** begin DATASET ENTRIES **
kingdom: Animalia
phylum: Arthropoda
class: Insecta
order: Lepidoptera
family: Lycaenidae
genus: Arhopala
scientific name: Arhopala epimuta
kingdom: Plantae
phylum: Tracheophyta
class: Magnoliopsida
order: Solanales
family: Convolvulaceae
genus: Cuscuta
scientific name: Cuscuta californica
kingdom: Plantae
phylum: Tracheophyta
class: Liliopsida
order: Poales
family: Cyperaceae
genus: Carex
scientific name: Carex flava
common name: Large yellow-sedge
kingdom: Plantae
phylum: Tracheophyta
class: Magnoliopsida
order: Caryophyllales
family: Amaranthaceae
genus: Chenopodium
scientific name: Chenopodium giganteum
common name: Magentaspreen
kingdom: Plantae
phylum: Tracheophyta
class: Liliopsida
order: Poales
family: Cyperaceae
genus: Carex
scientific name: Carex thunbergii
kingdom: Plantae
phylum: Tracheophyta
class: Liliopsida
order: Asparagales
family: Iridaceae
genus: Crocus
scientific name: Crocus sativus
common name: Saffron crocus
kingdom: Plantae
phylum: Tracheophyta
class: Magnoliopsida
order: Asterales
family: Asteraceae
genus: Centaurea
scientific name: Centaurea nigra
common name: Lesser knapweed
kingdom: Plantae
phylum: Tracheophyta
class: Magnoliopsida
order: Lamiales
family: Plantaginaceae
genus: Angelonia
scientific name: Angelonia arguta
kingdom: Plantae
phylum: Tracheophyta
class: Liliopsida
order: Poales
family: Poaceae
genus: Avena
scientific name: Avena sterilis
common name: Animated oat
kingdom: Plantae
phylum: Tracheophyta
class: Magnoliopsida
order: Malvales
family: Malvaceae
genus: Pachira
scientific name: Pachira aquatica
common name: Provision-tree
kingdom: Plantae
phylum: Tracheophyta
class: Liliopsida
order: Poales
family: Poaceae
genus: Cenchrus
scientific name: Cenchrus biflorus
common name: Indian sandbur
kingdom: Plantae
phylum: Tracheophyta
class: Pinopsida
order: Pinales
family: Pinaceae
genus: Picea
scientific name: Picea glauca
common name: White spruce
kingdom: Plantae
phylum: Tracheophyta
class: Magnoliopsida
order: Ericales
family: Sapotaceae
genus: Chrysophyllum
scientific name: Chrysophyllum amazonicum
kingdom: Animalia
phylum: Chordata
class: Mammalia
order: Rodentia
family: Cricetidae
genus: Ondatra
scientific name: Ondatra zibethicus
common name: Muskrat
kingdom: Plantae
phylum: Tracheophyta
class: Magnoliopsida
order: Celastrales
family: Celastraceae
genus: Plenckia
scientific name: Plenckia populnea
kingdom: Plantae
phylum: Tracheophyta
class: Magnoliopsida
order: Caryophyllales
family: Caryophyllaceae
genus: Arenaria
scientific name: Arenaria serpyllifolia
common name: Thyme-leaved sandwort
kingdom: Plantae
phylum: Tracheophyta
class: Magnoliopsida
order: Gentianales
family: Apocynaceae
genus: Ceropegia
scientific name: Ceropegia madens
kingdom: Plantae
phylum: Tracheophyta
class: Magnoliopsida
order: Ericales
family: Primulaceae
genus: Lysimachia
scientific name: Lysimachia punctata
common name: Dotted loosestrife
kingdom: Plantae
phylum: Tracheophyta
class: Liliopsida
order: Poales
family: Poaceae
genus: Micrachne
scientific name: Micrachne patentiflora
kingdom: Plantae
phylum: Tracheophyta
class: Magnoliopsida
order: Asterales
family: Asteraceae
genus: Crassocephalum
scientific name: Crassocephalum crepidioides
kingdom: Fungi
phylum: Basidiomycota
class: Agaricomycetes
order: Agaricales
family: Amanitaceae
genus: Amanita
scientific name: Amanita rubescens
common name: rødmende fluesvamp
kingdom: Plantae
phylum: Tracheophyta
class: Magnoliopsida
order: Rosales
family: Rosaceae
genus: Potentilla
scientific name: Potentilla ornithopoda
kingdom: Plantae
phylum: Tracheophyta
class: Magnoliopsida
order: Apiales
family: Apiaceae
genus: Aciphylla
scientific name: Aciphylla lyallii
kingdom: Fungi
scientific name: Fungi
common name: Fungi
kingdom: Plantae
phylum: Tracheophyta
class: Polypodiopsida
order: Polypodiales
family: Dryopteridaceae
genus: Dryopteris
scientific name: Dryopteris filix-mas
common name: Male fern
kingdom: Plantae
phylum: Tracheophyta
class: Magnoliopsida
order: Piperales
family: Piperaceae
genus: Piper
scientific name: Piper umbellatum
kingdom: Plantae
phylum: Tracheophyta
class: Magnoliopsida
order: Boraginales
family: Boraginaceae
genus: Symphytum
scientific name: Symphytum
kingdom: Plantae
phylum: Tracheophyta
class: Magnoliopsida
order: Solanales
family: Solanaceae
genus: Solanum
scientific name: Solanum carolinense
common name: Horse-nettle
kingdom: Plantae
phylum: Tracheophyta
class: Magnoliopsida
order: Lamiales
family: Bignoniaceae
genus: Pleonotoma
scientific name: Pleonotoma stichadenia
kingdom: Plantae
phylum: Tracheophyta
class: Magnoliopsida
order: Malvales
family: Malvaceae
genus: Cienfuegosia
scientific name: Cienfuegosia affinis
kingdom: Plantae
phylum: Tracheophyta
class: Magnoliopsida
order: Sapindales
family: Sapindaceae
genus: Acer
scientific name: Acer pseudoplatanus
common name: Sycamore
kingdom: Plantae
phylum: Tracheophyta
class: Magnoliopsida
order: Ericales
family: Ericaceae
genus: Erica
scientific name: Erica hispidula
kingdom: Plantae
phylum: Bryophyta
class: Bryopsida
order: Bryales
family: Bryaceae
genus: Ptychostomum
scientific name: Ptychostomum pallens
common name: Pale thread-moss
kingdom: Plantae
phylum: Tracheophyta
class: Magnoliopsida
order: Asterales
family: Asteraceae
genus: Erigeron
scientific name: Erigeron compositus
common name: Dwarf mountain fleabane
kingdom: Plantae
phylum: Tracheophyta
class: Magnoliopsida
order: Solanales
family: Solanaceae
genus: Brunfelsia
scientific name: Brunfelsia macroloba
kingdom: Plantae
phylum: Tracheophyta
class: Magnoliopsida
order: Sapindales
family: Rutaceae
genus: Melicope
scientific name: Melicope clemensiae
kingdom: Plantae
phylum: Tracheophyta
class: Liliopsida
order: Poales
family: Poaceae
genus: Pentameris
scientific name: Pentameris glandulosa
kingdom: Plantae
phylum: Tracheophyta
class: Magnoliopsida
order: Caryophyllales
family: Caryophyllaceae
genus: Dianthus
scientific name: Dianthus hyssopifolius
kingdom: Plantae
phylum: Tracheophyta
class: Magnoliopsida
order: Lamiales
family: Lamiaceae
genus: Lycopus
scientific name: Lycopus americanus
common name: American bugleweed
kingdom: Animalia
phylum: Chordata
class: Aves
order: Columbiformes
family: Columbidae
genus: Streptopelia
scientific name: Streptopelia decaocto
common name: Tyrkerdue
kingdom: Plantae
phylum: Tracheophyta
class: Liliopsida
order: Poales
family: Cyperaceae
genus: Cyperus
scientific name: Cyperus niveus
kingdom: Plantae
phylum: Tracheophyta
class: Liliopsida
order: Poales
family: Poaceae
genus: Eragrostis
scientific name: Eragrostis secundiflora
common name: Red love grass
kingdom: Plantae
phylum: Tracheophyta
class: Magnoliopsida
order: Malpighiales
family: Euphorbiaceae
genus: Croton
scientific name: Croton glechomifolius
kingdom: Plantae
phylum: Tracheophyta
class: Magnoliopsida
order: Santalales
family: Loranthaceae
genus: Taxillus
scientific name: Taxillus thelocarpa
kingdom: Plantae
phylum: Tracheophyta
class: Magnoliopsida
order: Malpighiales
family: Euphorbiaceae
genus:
** end DATASET ENTRIES **
Write out all the records again, replacing "scientific name" with "species name" each time it appears and keeping everything else the same.

# TASK ANSWER
kingdom: Animalia
phylum: Arthropoda
class: Insecta
order: Lepidoptera
family: Lycaenidae
genus: Arhopala
species name: Arhopala epimuta
kingdom: Plantae
phylum: Tracheophyta
class: Magnoliopsida
order: Solanales
family: Convolvulaceae
genus: Cuscuta
species name: Cuscuta californica
kingdom: Plantae
phylum: Tracheophyta
class: Liliopsida
order: Poales
family: Cyperaceae
genus: Carex
species name: Carex flava
common name: Large yellow-sedge
kingdom: Plantae
phylum: Tracheophyta
class: Magnoliopsida
order: Caryophyllales
family: Amaranthaceae
genus: Chenopodium
species name: Chenopodium giganteum
common name: Magentaspreen
kingdom: Plantae
phylum: Tracheophyta
class: Liliopsida
order: Poales
family: Cyperaceae
genus: Carex
species name: Carex thunbergii
kingdom: Plantae
phylum: Tracheophyta
class: Liliopsida
order: Asparagales
family: Iridaceae
genus: Crocus
species name: Crocus sativus
common name: Saffron crocus
kingdom: Plantae
phylum: Tracheophyta
class: Magnoliopsida
order: Asterales
family: Asteraceae
genus: Centaurea
species name: Centaurea nigra
common name: Lesser knapweed
kingdom: Plantae
phylum: Tracheophyta
class: Magnoliopsida
order: Lamiales
family: Plantaginaceae
genus: Angelonia
species name: Angelonia arguta
kingdom: Plantae
phylum: Tracheophyta
class: Liliopsida
order: Poales
family: Poaceae
genus: Avena
species name: Avena sterilis
common name: Animated oat
kingdom: Plantae
phylum: Tracheophyta
class: Magnoliopsida
order: Malvales
family: Malvaceae
genus: Pachira
species name: Pachira aquatica
common name: Provision-tree
kingdom: Plantae
phylum: Tracheophyta
class: Liliopsida
order: Poales
family: Poaceae
genus: Cenchrus
species name: Cenchrus biflorus
common name: Indian sandbur
kingdom: Plantae
phylum: Tracheophyta
class: Pinopsida
order: Pinales
family: Pinaceae
genus: Picea
species name: Picea glauca
common name: White spruce
kingdom: Plantae
phylum: Tracheophyta
class: Magnoliopsida
order: Ericales
family: Sapotaceae
genus: Chrysophyllum
species name: Chrysophyllum amazonicum
kingdom: Animalia
phylum: Chordata
class: Mammalia
order: Rodentia
family: Cricetidae
genus: Ondatra
species name: Ondatra zibethicus
common name: Muskrat
kingdom: Plantae
phylum: Tracheophyta
class: Magnoliopsida
order: Celastrales
family: Celastraceae
genus: Plenckia
species name: Plenckia populnea
kingdom: Plantae
phylum: Tracheophyta
class: Magnoliopsida
order: Caryophyllales
family: Caryophyllaceae
genus: Arenaria
species name: Arenaria serpyllifolia
common name: Thyme-leaved sandwort
kingdom: Plantae
phylum: Tracheophyta
class: Magnoliopsida
order: Gentianales
family: Apocynaceae
genus: Ceropegia
species name: Ceropegia madens
kingdom: Plantae
phylum: Tracheophyta
class: Magnoliopsida
order: Ericales
family: Primulaceae
genus: Lysimachia
species name: Lysimachia punctata
common name: Dotted loosestrife
kingdom: Plantae
phylum: Tracheophyta
class: Liliopsida
order: Poales
family: Poaceae
genus: Micrachne
species name: Micrachne patentiflora
kingdom: Plantae
phylum: Tracheophyta
class: Magnoliopsida
order: Asterales
family: Asteraceae
genus: Crassocephalum
species name: Crassocephalum crepidioides
kingdom: Fungi
phylum: Basidiomycota
class: Agaricomycetes
order: Agaricales
family: Amanitaceae
genus: Amanita
species name: Amanita rubescens
common name: rødmende fluesvamp
kingdom: Plantae
phylum: Tracheophyta
class: Magnoliopsida
order: Rosales
family: Rosaceae
genus: Potentilla
species name: Potentilla ornithopoda
kingdom: Plantae
phylum: Tracheophyta
class: Magnoliopsida
order: Apiales
family: Apiaceae
genus: Aciphylla
species name: Aciphylla lyallii
kingdom: Fungi
species name: Fungi
common name: Fungi
kingdom: Plantae
phylum: Tracheophyta
class: Polypodiopsida
order: Polypodiales
family: Dryopteridaceae
genus: Dryopteris
species name: Dryopteris filix-mas
common name: Male fern
kingdom: Plantae
phylum: Tracheophyta
class: Magnoliopsida
order: Piperales
family: Piperaceae
genus: Piper
species name: Piper umbellatum
kingdom: Plantae
phylum: Tracheophyta
class: Magnoliopsida
order: Boraginales
family: Boraginaceae
genus: Symphytum
species name: Symphytum
kingdom: Plantae
phylum: Tracheophyta
class: Magnoliopsida
order: Solanales
family: Solanaceae
genus: Solanum
species name: Solanum carolinense
common name: Horse-nettle
kingdom: Plantae
phylum: Tracheophyta
class: Magnoliopsida
order: Lamiales
family: Bignoniaceae
genus: Pleonotoma
species name: Pleonotoma stichadenia
kingdom: Plantae
phylum: Tracheophyta
class: Magnoliopsida
order: Malvales
family: Malvaceae
genus: Cienfuegosia
species name: Cienfuegosia affinis
kingdom: Plantae
phylum: Tracheophyta
class: Magnoliopsida
order: Sapindales
family: Sapindaceae
genus: Acer
species name: Acer pseudoplatanus
common name: Sycamore
kingdom: Plantae
phylum: Tracheophyta
class: Magnoliopsida
order: Ericales
family: Ericaceae
genus: Erica
species name: Erica hispidula
kingdom: Plantae
phylum: Bryophyta
class: Bryopsida
order: Bryales
family: Bryaceae
genus: Ptychostomum
species name: Ptychostomum pallens
common name: Pale thread-moss
kingdom: Plantae
phylum: Tracheophyta
class: Magnoliopsida
order: Asterales
family: Asteraceae
genus: Erigeron
species name: Erigeron compositus
common name: Dwarf mountain fleabane
kingdom: Plantae
phylum: Tracheophyta
class: Magnoliopsida
order: Solanales
family: Solanaceae
genus: Brunfelsia
species name: Brunfelsia macroloba
kingdom: Plantae
phylum: Tracheophyta
class: Magnoliopsida
order: Sapindales
family: Rutaceae
genus: Melicope
species name: Melicope clemensiae
kingdom: Plantae
phylum: Tracheophyta
class: Liliopsida
order: Poales
family: Poaceae
genus: Pentameris
species name: Pentameris glandulosa
kingdom: Plantae
phylum: Tracheophyta
class: Magnoliopsida
order: Caryophyllales
family: Caryophyllaceae
genus: Dianthus
species name: Dianthus hyssopifolius
kingdom: Plantae
phylum: Tracheophyta
class: Magnoliopsida
order: Lamiales
family: Lamiaceae
genus: Lycopus
species name: Lycopus americanus
common name: American bugleweed
kingdom: Animalia
phylum: Chordata
class: Aves
order: Columbiformes
family: Columbidae
genus: Streptopelia
species name: Streptopelia decaocto
common name: Tyrkerdue
kingdom: Plantae
phylum: Tracheophyta
class: Liliopsida
order: Poales
family: Cyperaceae
genus: Cyperus
species name: Cyperus niveus
kingdom: Plantae
phylum: Tracheophyta
class: Liliopsida
order: Poales
family: Poaceae
genus: Eragrostis
species name: Eragrostis secundiflora
common name: Red love grass
kingdom: Plantae
phylum: Tracheophyta
class: Magnoliopsida
order: Malpighiales
family: Euphorbiaceae
genus: Croton
species name: Croton glechomifolius
kingdom: Plantae
phylum: Tracheophyta
class: Magnoliopsida
order: Santalales
family: Loranthaceae
genus: Taxillus
species name: Taxillus thelocarpa
kingdom: Plantae
phylum: Tracheophyta
class: Magnoliopsida
order: Malpighiales
family: Euphorbiaceae
genus:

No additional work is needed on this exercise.